今回から、文書・資料の作り方について解説していきたいと思います。まず、ここで取り上げる文書・資料とは何かについて説明します。
一言でまとめれば、文書・資料とは、「作成形式が定められていない、意思決定・報告等に用いられるもの」です。各自治体の文書管理規程などで定められる、起案文書、条例、告示などとは異なります。これらは、書き方、表記などに細かい規定がありますが、ここで取り上げる文書・資料はそうしたものではありません。
具体的な文章・資料の例を、いくつかご紹介します。例えば、予算要求にあたり、財政課へ提出する資料があります。これは、財政課の査定官に理解してもらうためのものです。もし、新規事業の予算要求であれば、事業の概要、メリット、経費などをまとめることになります。財政課へ提出する前に、係や課で検討する際にも用いられます。
また、事故などの報告書もあります。施設で何かしらの事故が発生した場合、事故の概要、経過、今後の対応などをまとめます。施設職員がそれらをまとめて、施設長や課長に報告する際に提出するものです。場合によっては、この資料は議会に報告する資料としても活用されることもあります。
この他にも、議事録(係会の内容・発言を記録するなど)、案内文書(職員に施設見学会の案内をするなど)、周知文書(研修手続の変更について周知するなど)などもあります。つまり、簡単に言えば、実務で用いられる様々な文書・資料などです。
こうした文書・資料は、仕事を効率良く進めていくためには、非常に重要です。例えば、先の新規事業の資料であれば、資料をもらった査定官が「経費などの必要な情報が書かれていない」、「メリットとデメリットが明確でない」などと判断してしまう資料であれば、わざわざ所管課に聞き直さなければなりません。これでは、時間をムダにしてしまいます。このように、的確に文書・資料を作成できることは、公務員にとって非常に重要なスキルなのです。

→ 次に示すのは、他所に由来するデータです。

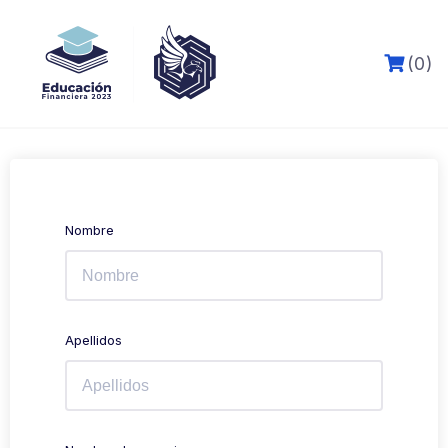
Skip
to
content
(0)
Nombre
Apellidos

しかし、こうした文書・資料の作り方に関する研修などはありません。一般的には、職員は実務の中で学んでいくものとなっています。先輩などから、教わっていくのです。しかし、これでは職員によって差が出てしまいます。このため、以前に「公務員の文書・資料のつくり方」(学陽書房)として書籍にまとめたところ、多くの方に読んでいただきした。今回は、その中のいくつかをご紹介したいと思います。できるだけムダをなくし、効率的に業務を行うために、役立てていただければ幸いです。